*** Data rows ***

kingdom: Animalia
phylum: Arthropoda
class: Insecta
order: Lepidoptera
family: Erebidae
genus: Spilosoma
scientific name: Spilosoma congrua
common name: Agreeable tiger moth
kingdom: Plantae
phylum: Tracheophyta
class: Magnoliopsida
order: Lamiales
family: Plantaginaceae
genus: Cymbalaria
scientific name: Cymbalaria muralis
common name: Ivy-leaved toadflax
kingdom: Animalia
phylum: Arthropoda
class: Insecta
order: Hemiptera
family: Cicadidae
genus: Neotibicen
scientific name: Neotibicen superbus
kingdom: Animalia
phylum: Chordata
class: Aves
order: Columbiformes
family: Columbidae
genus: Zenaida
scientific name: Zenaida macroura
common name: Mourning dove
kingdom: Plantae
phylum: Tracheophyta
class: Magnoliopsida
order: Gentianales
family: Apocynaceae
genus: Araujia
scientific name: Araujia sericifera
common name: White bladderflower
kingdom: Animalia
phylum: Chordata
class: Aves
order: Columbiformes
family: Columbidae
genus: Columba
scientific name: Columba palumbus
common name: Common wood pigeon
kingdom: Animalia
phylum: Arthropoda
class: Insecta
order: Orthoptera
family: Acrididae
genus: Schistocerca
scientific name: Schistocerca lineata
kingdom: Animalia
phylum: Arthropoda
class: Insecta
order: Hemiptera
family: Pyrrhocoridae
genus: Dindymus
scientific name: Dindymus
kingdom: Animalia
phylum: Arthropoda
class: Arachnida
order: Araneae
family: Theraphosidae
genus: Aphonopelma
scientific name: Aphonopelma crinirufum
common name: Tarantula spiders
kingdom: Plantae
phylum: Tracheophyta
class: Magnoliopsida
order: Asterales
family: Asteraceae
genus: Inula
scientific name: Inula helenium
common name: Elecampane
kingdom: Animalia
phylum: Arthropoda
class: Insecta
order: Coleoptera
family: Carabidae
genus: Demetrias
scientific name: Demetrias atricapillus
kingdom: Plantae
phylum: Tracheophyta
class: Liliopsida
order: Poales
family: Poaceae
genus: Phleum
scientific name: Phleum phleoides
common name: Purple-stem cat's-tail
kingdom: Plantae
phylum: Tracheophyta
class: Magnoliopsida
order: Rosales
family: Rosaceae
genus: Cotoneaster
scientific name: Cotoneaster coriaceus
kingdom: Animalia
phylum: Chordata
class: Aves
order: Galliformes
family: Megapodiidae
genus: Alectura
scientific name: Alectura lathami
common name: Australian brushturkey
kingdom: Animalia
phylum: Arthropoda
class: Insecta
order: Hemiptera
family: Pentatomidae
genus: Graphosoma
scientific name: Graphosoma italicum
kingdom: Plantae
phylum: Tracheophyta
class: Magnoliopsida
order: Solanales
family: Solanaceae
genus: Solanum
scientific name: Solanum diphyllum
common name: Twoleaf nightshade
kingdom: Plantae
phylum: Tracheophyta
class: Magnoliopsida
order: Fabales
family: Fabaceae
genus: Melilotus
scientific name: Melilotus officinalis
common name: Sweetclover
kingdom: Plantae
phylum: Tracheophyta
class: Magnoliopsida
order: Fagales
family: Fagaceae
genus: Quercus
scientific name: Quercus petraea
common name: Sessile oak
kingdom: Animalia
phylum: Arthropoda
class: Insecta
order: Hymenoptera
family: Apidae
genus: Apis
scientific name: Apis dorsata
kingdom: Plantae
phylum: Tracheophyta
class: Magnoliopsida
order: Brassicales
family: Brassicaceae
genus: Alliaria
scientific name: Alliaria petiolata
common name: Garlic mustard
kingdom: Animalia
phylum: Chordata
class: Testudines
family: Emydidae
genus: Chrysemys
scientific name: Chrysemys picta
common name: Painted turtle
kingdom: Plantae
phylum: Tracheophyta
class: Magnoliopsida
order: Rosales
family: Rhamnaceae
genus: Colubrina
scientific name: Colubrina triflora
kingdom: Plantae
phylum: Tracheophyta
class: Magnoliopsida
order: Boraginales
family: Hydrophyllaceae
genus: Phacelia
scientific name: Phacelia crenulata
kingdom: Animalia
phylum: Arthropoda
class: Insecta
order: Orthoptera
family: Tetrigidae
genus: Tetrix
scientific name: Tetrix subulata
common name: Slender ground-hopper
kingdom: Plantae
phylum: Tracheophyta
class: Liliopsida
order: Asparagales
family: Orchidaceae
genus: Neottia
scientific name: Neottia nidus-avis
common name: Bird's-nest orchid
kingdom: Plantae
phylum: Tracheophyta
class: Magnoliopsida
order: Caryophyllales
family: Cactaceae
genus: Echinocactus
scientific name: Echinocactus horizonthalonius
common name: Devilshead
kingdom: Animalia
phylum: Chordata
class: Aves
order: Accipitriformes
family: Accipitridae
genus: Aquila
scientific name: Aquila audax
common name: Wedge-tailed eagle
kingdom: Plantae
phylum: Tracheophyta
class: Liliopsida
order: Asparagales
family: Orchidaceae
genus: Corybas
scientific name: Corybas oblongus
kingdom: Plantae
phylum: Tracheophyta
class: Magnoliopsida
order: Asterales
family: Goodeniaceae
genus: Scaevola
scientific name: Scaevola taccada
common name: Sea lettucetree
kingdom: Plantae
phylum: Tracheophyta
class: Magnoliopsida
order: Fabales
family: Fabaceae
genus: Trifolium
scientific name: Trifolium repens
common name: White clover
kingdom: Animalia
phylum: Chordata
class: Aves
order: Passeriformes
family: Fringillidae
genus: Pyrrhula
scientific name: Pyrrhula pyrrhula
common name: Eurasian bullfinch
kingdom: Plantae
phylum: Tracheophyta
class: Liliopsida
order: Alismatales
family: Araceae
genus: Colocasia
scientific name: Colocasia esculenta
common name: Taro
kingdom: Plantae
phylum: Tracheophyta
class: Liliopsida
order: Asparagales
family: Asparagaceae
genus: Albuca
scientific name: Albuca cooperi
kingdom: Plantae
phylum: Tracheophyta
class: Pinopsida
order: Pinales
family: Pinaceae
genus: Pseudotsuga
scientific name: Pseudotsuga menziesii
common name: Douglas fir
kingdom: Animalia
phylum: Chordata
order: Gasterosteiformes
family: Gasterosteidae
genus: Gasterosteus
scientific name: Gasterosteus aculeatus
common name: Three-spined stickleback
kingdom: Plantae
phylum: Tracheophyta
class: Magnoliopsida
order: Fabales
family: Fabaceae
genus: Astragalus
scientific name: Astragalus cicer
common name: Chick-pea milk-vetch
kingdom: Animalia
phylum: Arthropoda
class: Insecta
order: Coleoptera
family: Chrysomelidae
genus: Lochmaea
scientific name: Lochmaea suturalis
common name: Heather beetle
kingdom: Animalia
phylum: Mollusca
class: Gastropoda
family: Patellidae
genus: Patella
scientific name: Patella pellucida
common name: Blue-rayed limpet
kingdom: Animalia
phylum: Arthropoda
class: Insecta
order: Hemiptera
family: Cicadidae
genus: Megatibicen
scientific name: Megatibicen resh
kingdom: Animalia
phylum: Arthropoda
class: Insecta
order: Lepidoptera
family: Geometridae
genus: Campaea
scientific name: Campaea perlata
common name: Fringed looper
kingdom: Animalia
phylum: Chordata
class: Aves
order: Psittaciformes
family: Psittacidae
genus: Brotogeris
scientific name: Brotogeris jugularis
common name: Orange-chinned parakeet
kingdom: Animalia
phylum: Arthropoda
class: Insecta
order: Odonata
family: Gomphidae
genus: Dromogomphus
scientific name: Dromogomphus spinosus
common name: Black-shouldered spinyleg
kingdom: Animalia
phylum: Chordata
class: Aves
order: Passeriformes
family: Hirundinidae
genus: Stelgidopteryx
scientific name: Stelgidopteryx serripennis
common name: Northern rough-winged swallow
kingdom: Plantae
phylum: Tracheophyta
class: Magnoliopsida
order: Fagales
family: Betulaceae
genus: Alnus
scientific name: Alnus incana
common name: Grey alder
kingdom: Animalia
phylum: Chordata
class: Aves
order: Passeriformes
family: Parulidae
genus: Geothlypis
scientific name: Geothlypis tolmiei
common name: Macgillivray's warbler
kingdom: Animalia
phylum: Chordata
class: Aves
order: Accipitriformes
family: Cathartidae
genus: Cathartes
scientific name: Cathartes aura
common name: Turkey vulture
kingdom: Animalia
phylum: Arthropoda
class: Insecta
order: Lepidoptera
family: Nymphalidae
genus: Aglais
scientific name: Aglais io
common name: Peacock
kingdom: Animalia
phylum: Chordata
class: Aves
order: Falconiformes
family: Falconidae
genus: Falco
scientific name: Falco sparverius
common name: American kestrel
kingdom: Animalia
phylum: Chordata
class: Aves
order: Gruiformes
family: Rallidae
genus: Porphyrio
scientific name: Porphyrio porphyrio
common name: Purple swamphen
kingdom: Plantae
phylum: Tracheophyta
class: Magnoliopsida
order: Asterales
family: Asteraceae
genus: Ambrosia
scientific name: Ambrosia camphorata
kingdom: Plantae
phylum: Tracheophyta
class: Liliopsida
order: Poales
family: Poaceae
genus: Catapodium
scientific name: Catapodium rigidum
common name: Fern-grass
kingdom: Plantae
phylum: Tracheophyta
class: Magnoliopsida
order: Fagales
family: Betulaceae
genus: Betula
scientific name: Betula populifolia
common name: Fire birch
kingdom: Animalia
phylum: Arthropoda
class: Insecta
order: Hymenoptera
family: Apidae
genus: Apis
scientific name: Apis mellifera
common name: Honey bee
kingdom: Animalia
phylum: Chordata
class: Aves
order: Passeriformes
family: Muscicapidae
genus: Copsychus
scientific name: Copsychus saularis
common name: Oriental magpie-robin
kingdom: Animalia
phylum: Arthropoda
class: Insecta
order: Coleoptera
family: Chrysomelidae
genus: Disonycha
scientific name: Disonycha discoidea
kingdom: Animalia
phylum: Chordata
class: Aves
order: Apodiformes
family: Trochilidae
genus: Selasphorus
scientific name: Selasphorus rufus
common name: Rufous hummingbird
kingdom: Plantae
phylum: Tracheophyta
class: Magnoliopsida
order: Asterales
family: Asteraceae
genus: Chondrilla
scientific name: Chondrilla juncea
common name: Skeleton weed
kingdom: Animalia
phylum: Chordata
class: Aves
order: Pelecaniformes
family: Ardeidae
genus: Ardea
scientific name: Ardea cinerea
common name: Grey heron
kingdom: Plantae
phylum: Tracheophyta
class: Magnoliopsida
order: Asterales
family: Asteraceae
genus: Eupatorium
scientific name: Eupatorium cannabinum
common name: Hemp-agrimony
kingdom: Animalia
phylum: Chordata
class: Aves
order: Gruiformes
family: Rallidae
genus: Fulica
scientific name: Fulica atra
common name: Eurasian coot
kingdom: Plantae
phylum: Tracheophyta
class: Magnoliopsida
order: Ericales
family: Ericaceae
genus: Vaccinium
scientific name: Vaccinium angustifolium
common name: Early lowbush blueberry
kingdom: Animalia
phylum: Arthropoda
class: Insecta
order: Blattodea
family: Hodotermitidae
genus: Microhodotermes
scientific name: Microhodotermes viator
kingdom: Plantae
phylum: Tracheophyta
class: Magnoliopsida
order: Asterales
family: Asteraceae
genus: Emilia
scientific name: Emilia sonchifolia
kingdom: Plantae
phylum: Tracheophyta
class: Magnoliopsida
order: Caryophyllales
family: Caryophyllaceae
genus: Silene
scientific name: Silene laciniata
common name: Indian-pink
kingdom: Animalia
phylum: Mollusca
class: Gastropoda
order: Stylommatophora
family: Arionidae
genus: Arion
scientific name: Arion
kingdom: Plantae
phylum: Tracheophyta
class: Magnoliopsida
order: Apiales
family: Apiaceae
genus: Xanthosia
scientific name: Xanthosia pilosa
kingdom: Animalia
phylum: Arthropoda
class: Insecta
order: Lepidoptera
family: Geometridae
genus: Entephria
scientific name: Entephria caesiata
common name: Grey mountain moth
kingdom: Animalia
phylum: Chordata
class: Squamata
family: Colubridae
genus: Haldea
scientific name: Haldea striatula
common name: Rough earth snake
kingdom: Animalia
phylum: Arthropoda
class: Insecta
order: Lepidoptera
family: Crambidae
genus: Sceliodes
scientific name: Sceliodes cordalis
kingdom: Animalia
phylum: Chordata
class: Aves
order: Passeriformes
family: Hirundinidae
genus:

***

Rewrite the material from its first line through the line containing "scientific name: Cymbalaria muralis", putting "division" in place of each "phylum" and keeping everything else unchanged.

kingdom: Animalia
division: Arthropoda
class: Insecta
order: Lepidoptera
family: Erebidae
genus: Spilosoma
scientific name: Spilosoma congrua
common name: Agreeable tiger moth
kingdom: Plantae
division: Tracheophyta
class: Magnoliopsida
order: Lamiales
family: Plantaginaceae
genus: Cymbalaria
scientific name: Cymbalaria muralis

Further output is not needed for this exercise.